What you are asked to do. Go through the records and report each line in which the word "genomic" occurs.

Saved entries.
● ● ● ● ● ● ●
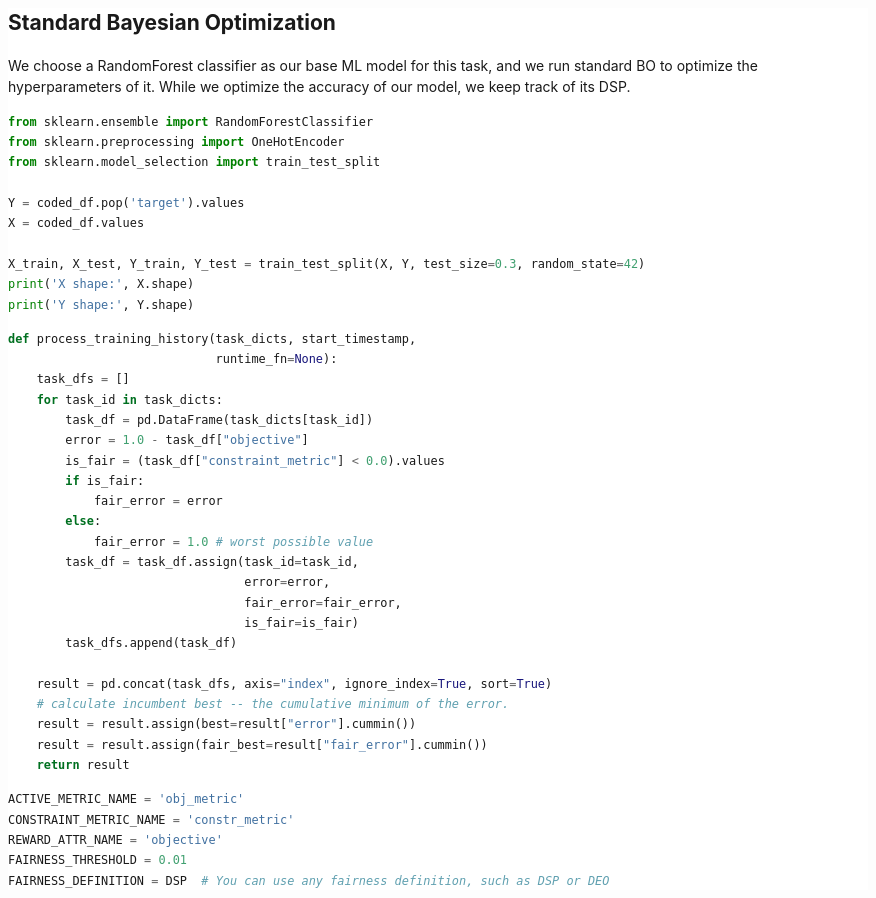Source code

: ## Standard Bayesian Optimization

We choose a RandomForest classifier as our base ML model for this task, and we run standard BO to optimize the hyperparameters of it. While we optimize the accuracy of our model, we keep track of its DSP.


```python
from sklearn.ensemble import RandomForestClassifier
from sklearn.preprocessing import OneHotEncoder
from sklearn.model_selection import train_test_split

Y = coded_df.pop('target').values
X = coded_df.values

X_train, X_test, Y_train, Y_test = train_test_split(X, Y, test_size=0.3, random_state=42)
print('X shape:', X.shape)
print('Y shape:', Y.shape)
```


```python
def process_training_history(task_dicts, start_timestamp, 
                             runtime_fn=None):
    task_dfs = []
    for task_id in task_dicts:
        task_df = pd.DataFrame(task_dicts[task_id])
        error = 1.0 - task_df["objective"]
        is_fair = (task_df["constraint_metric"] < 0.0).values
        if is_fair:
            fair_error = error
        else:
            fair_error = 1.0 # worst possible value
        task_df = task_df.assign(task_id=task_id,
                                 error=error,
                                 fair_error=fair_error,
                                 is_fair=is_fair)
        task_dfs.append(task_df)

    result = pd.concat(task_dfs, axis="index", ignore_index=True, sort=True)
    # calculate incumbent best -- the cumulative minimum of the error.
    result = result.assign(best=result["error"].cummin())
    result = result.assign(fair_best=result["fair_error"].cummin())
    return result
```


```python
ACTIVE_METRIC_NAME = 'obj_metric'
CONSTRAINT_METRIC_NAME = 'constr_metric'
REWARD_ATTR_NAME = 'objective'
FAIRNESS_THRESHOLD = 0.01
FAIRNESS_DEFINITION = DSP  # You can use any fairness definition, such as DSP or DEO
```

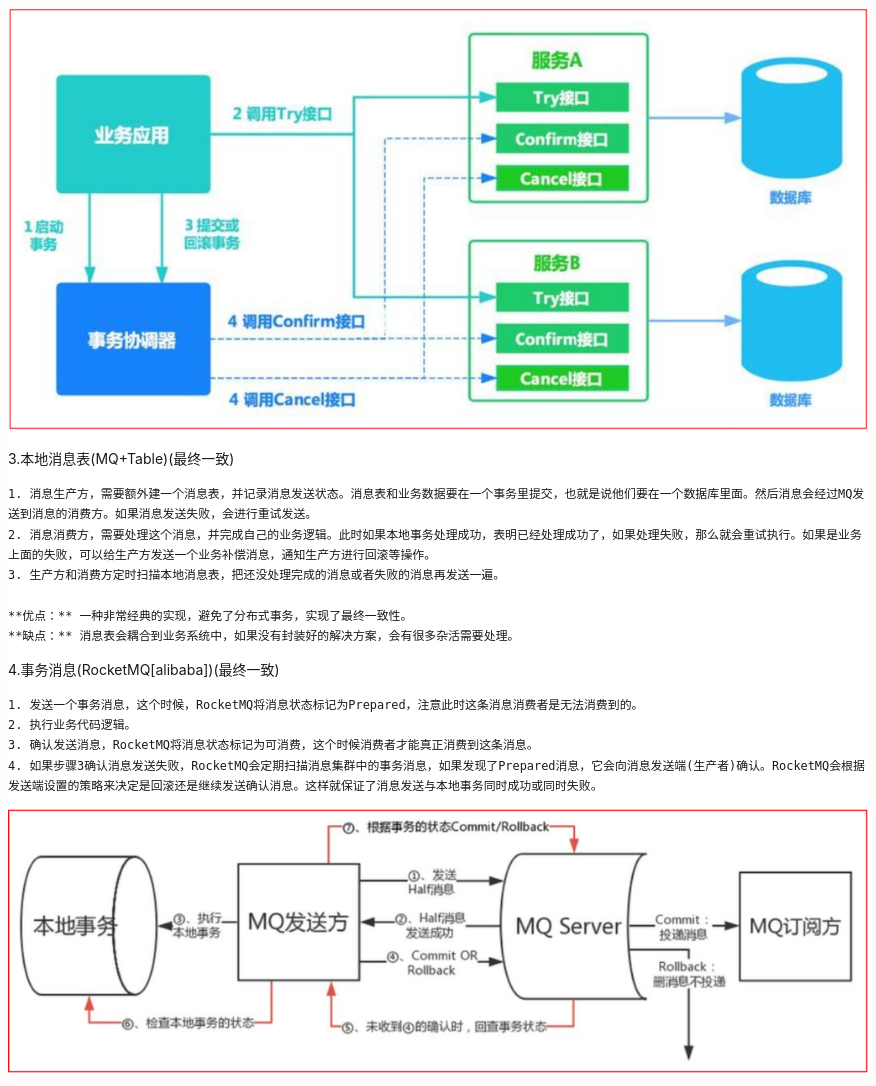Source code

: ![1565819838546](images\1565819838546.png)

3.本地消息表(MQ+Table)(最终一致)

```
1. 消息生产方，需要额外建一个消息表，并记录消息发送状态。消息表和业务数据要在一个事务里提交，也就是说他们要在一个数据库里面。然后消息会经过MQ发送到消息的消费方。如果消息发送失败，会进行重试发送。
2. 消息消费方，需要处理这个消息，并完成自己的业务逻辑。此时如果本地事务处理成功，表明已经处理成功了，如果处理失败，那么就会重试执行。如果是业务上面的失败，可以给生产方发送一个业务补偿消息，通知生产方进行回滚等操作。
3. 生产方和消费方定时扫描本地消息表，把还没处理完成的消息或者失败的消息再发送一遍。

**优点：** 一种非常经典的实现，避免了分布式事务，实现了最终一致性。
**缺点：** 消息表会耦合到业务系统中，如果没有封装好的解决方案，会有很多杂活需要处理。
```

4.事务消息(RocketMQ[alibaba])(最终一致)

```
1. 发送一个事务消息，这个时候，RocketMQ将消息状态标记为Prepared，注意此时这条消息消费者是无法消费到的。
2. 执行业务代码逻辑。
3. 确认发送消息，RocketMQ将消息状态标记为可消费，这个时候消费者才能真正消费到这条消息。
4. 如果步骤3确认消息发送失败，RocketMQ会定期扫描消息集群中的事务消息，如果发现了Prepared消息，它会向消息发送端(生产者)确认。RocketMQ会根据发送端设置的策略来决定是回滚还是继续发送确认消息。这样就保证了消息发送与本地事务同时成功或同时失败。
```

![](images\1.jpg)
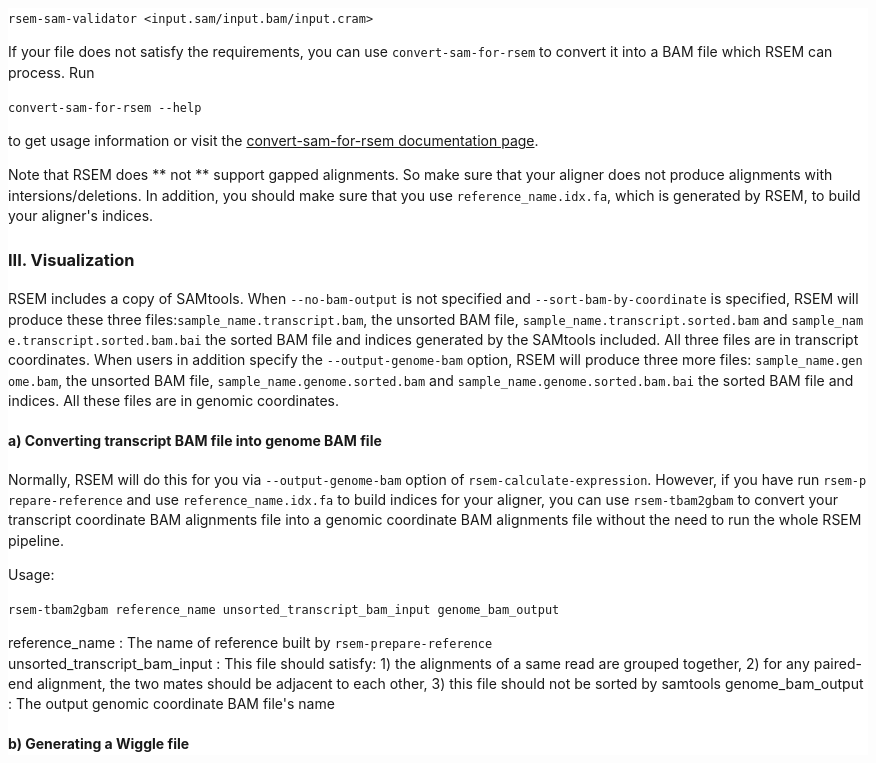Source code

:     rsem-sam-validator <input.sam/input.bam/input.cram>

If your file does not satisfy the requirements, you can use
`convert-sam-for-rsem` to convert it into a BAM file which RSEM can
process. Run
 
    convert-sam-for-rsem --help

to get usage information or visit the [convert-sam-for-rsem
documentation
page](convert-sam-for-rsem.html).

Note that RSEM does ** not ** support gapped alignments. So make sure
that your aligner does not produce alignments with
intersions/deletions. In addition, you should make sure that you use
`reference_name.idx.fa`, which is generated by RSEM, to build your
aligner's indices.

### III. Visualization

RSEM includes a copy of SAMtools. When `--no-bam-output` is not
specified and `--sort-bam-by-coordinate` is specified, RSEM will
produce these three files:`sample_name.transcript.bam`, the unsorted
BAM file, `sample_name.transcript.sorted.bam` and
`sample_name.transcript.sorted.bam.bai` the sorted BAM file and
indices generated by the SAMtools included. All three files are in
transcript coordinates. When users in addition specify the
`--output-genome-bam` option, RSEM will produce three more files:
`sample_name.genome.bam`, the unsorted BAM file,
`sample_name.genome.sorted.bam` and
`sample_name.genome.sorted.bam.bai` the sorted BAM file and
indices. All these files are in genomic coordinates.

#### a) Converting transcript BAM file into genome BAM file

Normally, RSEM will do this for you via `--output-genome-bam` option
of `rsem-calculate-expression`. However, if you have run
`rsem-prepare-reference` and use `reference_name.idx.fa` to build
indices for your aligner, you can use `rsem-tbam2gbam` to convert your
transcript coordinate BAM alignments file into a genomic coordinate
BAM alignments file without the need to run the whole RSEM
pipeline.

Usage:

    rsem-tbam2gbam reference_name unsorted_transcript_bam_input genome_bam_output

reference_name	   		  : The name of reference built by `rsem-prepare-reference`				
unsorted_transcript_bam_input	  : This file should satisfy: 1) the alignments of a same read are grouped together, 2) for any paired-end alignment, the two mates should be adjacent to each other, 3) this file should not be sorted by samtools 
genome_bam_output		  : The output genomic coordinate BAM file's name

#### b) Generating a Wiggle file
● ● ● ● ● ● ●
Response to the exercise.
indices. All these files are in genomic coordinates.
transcript coordinate BAM alignments file into a genomic coordinate
genome_bam_output		  : The output genomic coordinate BAM file's name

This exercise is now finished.